The two opposing optical fibres are directly inserted into the sample chamber. We imaged the sample chamber in brightfield transmission microscopy, perpendicular to the fibre axes. We fixed one fibre on the glass coverslip of the bottom of the sample chamber. We used a spacer (adhesive sticker) of the same thickness as the fibre diameter so we were able to place a second glass coverslip on top to prevent the sample from evaporating. The spacer had two opposing gaps to insert the fibres. Attaching the second fibre to an x-y-z stage gave us full control of its positioning and its alignment with the fixed fibre. We experimented with 100nm and 250nm gold nanoparticles. We also added ethylene glycol to the nanoparticle buffer solution to delay the evaporation of the sample. This made the buffer solution more viscous, damping the particle motion even further which helped to achieve trapping.

The alignment of both fibres proved to be the critical part of the experiment. As the fibre output has a weakly diverging Gaussian profile, the beam will spread with propagation distance. Consequently the gradient across the profile decreases which results in less effective transverse trapping. Hence the gradient force is rather weak and the trapping of the particle is dominated by the scattering force. The slightest offset of the two fibres causes the scattering forces of the opposing beams not to be along the same axis and the weak transverse trapping is not able to hold the particle. The gold spheres are guided away from the trap site, along the beam from one fibre end to the other as shown in Figure 3.8 on the left side.
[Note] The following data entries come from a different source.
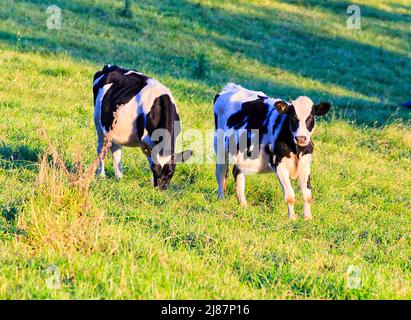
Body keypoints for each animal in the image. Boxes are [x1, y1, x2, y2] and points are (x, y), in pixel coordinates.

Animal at [216, 82, 332, 220]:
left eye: (311, 117)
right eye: (292, 117)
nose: (301, 138)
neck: (296, 149)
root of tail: (231, 86)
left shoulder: (305, 165)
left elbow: (307, 194)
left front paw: (308, 218)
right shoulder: (279, 165)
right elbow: (290, 195)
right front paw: (292, 218)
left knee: (237, 171)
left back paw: (243, 204)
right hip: (219, 145)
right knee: (221, 172)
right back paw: (221, 199)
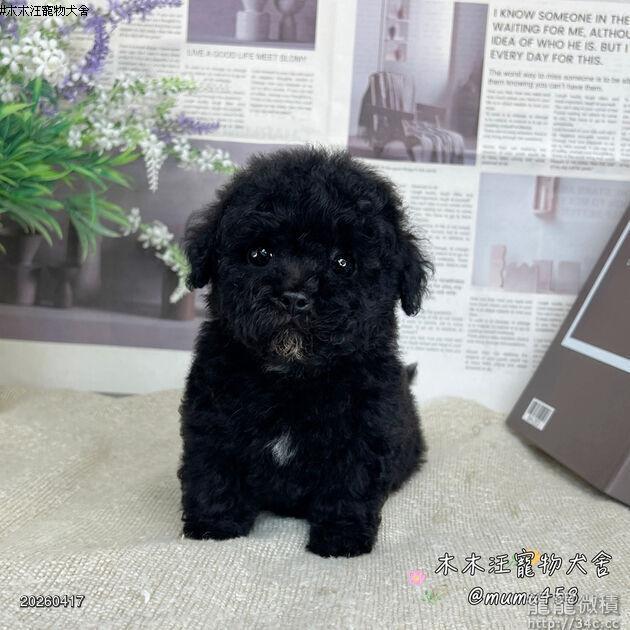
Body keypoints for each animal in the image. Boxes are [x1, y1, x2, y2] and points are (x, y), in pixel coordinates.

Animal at [178, 146, 431, 558]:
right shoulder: (212, 417)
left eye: (344, 263)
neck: (293, 376)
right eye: (259, 255)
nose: (294, 297)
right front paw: (214, 526)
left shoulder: (365, 430)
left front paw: (341, 540)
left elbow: (350, 484)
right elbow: (215, 471)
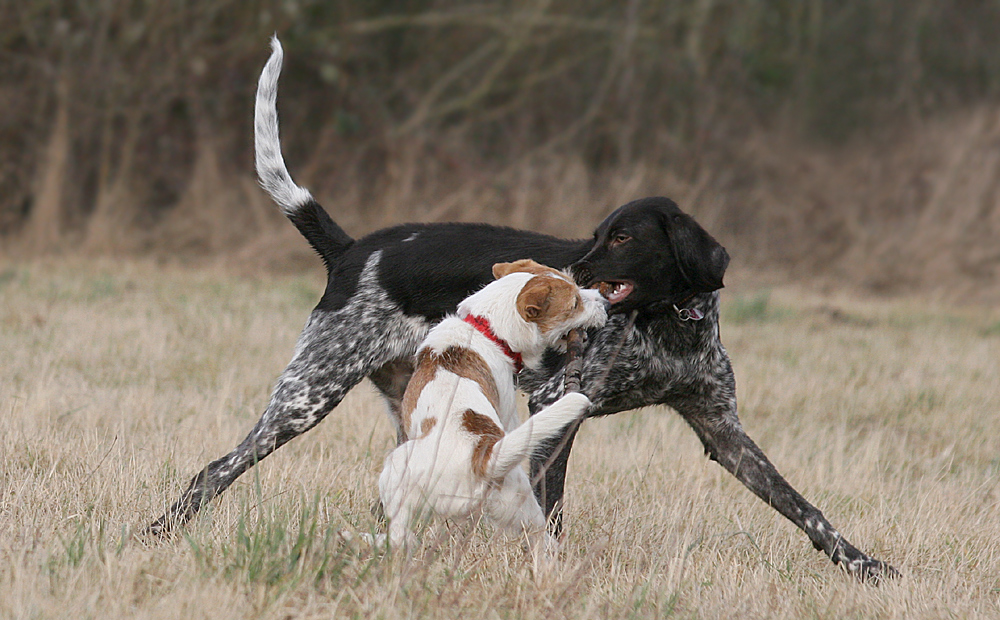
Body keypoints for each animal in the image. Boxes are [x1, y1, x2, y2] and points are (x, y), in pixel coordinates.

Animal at [148, 36, 900, 584]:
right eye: (597, 234)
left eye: (622, 238)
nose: (573, 271)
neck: (669, 326)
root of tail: (353, 249)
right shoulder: (556, 405)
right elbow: (553, 509)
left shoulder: (724, 432)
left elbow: (807, 511)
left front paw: (867, 566)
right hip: (305, 397)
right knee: (213, 471)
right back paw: (157, 534)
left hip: (404, 412)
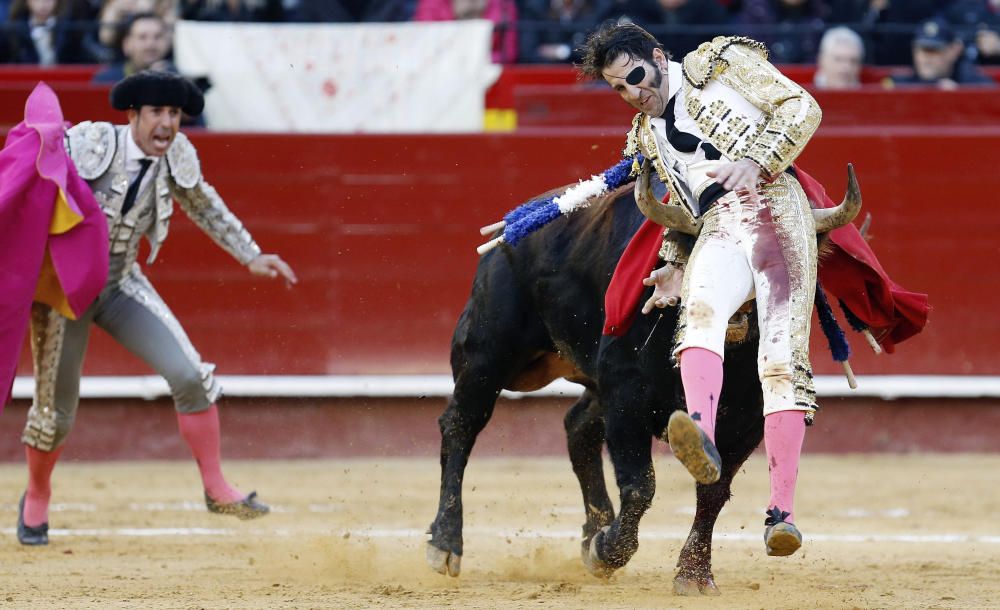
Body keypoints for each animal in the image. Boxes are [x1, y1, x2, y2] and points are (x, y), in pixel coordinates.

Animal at [428, 182, 764, 592]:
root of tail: (511, 225)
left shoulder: (749, 420)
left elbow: (713, 491)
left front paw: (694, 574)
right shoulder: (625, 394)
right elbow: (640, 484)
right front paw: (608, 550)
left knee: (577, 427)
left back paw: (595, 528)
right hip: (486, 354)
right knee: (460, 424)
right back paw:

It was straightforward to achieve guiding of 100nm and 250nm gold spheres as pictured in Fig. 3.8. However, we only managed trapping of 250nm gold spheres occasionally and never for 100nm gold spheres. The gradient of the Gaussian fibre output was too weak to produce a strong enough gradient force to hold 100nm gold spheres. Once trapped, we were able to move the position of the 250nm gold

sphere between the fibres towards one or the other by varying the laser power in one of the fibres. In addition to positioning the fibres along the same axis, the angle towards each other had to be exactly 180◦ _{to create a trap site where the}

scattering forces would cancel out and the gradient force would be strong enough for transverse trapping. The particles entered the propagating laser beam transversely from all directions and accelerated along the axial beam propagation path. With no correctly aligned opposing beam they would speed up towards the other fibre and eventually fall out of the guiding beam as the gradient force weakened over distance. For micron-sized particles alignment is not as critical as the particles are larger. Their Brownian motion is too small to disturb trapping as substantially as it does for nanometer-sized particles and thus less force is needed to stably trap micron-sized spheres. The ratio of scattering and gradient force for micron-sized dielectrics is also completely different to the one for nanometre-sized metal particles. For micron-sized dielectrics, a slight misalignment of the fibres usually only degrades trapping a little resulting in a trap site off-axis. Additionally light is able to propagate through a dielectric particle which then acts as a lens and supports the gradient force for trapping.

Overall we found that this trapping geometry works in principle but poses chal- lenging technical issues. Designing a setup with nanometre-precise fibre alignment is necessary to achieve trapping for 100nm metal particles. Additionally the issue of sample evaporation need to be addressed. A sealed sample chamber, still allow- ing the movement of one fibre would certainly be beneficial. We suggest increasing the transverse gradient force by using lensed fibres in the future. Because of these difficulties we did not pursue the fibre trapping geometry any further. However, there have been investigations showing a dual beam trap created with two opposing objectives instead of optical fibres to work satisfactory [60]. This certainly solves the issue of week transverse gradient forces and adds additional gradient forces towards the common focus, though this setup is more complex than single beam tweezers.